- Questions to answer
A) According to the passage about James Kemper, where did he die?
B) Extract the part of the passage about James Kemper that begins at the words "Leader of insurance" and stops after the words "the insurance company.".

- Given passage
■ ■ ■ ■

Chicago Tribune Feb. 2, 1971

James Kemper was inducted into the Illinois Golf Hall of Fame.



James Kemper

Inducted: 1992
The passion Jim Kemper exhibited for golf extended far beyond normal boundaries. He was best known as the man who gave daily-fee players the highly-regarded Kemper Lakes Golf Course in Hawthorne Woods, but professional golf benefited from his company's sponsorship of the Kemper Open on both the PGA and LPGA tours. Kemper Lakes played gracious host to the 1989 PGA Championship, the Illinois PGA Championship for 24 years, as well as senior events, two USGA championships and five editions of the Grand Slam of Golf. An ardent philanthropist, Kemper was given the 1987 Card Walker Award for his dedication to inner-city golf through his involvement with the Boys and Girls Clubs of America. Kemper was long an advocate of bringing the game - and the many lessons the game can teach - to underprivileged children in the inner city.


Like his tournament, Mr. Kemper is with us no more.

James S. Kemper Jr., 88

Leader of insurance giant championed alcohol rehab

July 05, 2002 | By James Janega, Tribune staff reporter.

James S. Kemper Jr., 88, former head of Kemper Insurance Cos. and a recovered alcoholic who became a pioneer in national alcoholism rehabilitation programs, died Tuesday, July 2, in his vacation home in Pauma Valley, Calif. He had been recovering from a heart attack suffered a few weeks ago, said Linda Kingman, a spokeswoman for the insurance company.

During his 10 years as chairman and chief executive of Kemper Insurance beginning in 1969--and continuing while chairman of Kemper's major entities until 1986--he created an employee assistance program for substance abuse that became a national model.


"The most expensive way to handle alcoholics is to fire or ignore them," he later told an Internet substance-abuse treatment site. "The most profitable and effective way is to help them recover."

■ ■ ■ ■

- Data to examine
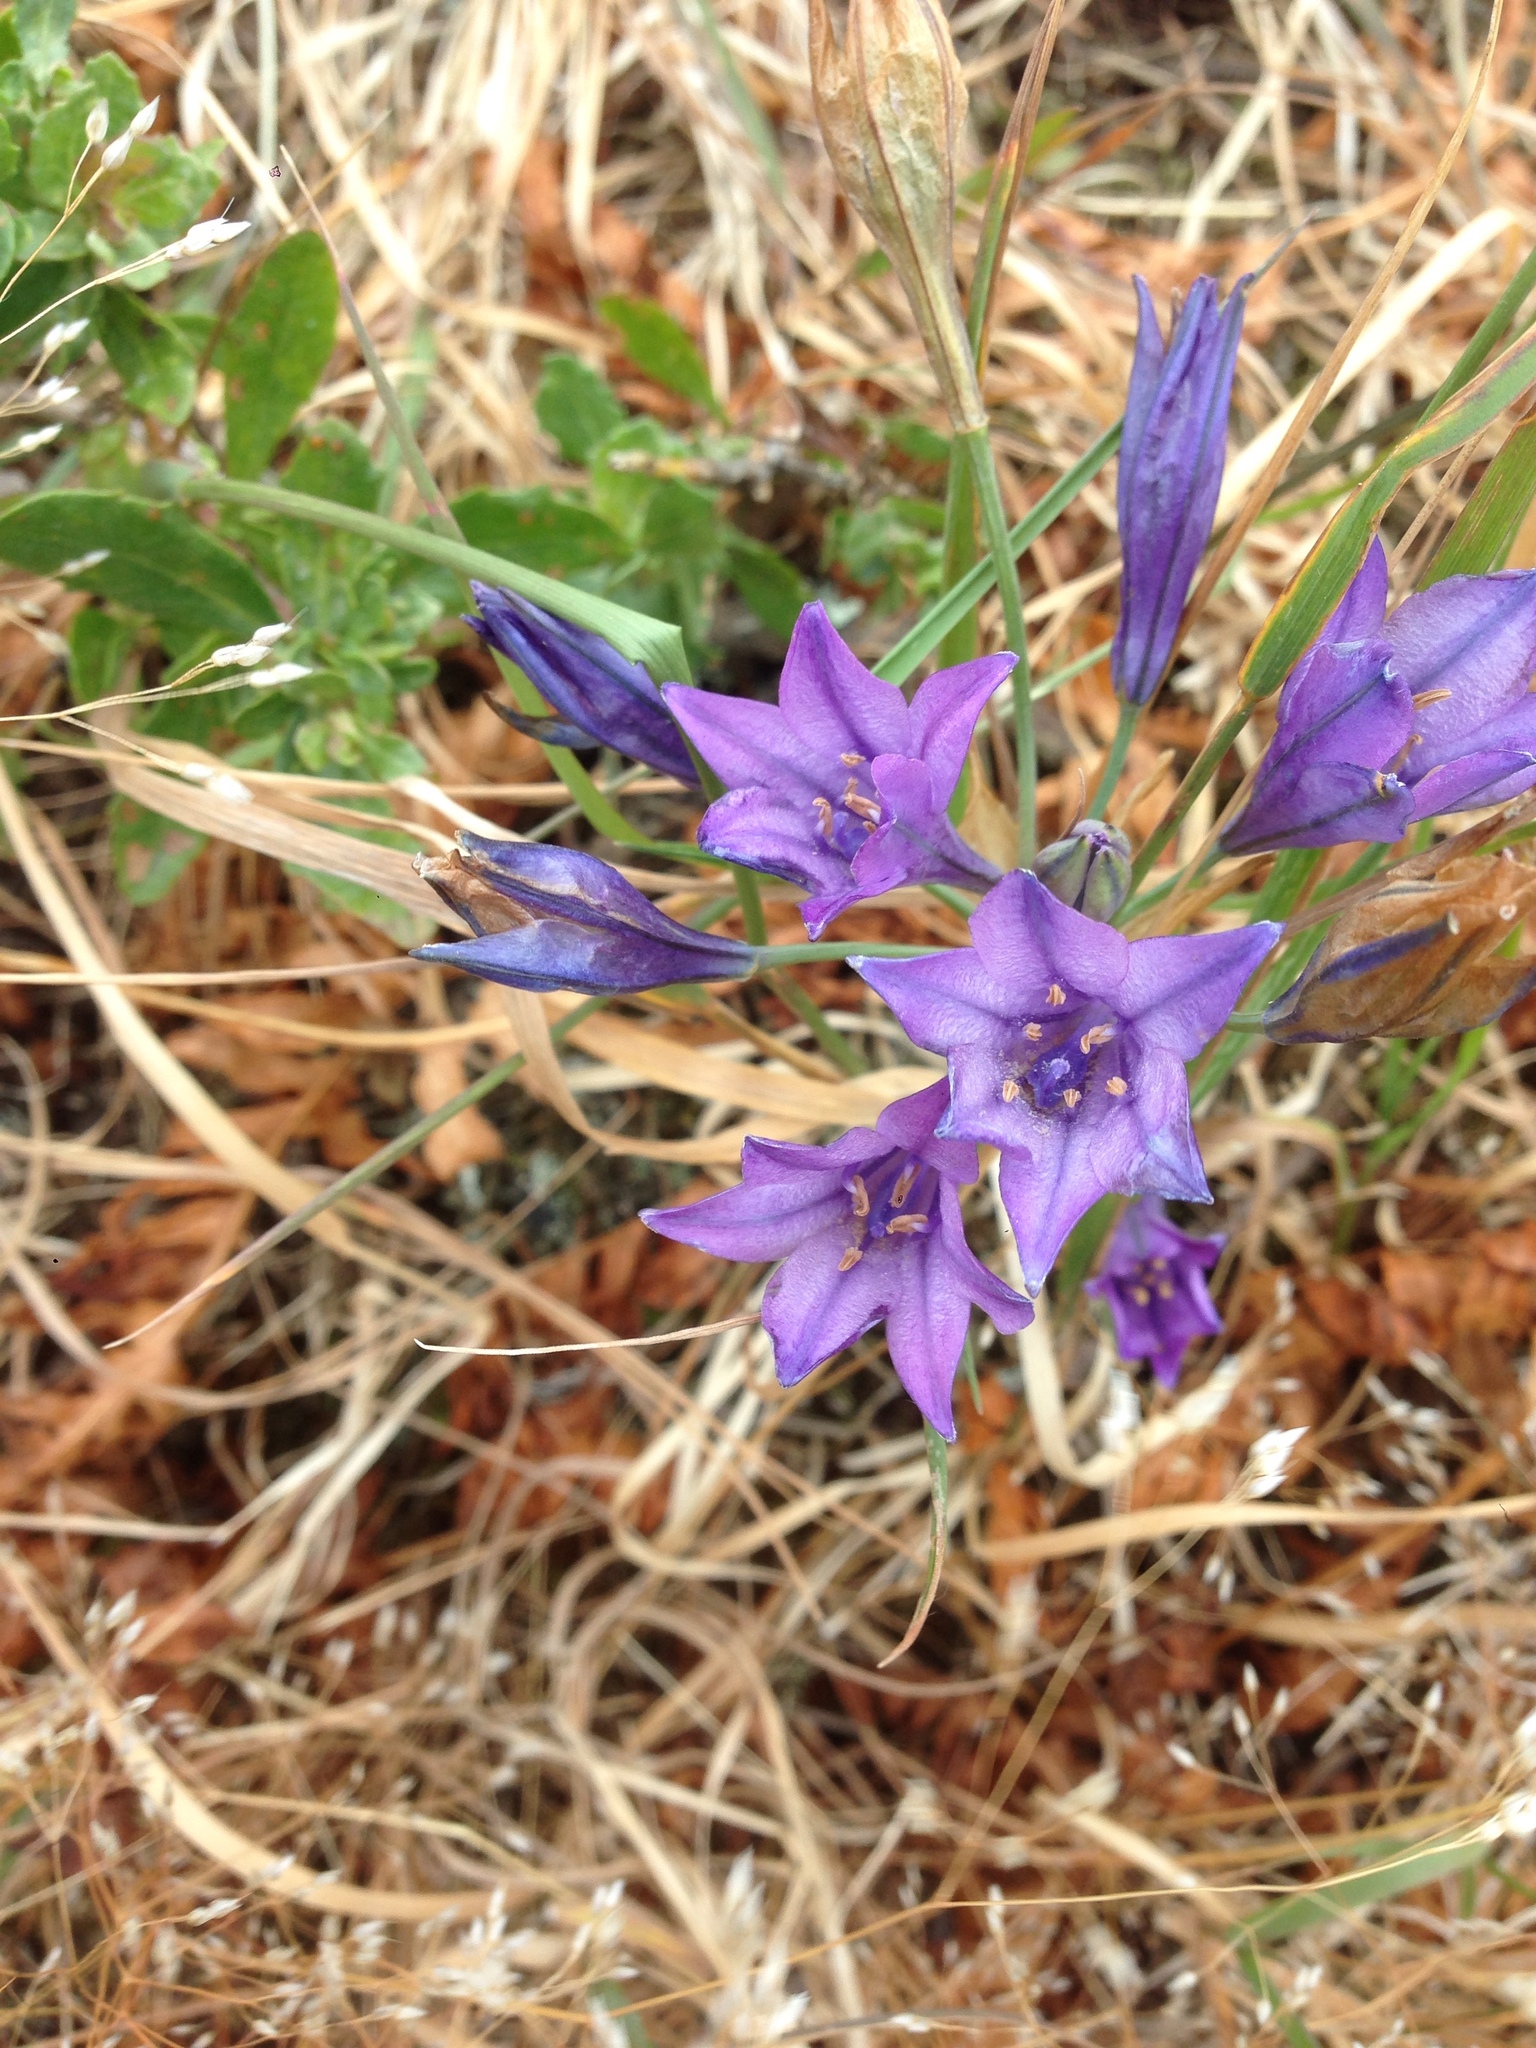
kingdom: Plantae
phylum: Tracheophyta
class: Liliopsida
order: Asparagales
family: Asparagaceae
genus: Triteleia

■ ■ ■ ■

- Expected outputs
A) In his vacation home in Pauma Valley, Calif.

B)
Leader of insurance giant championed alcohol rehab

July 05, 2002 | By James Janega, Tribune staff reporter.

James S. Kemper Jr., 88, former head of Kemper Insurance Cos. and a recovered alcoholic who became a pioneer in national alcoholism rehabilitation programs, died Tuesday, July 2, in his vacation home in Pauma Valley, Calif. He had been recovering from a heart attack suffered a few weeks ago, said Linda Kingman, a spokeswoman for the insurance company.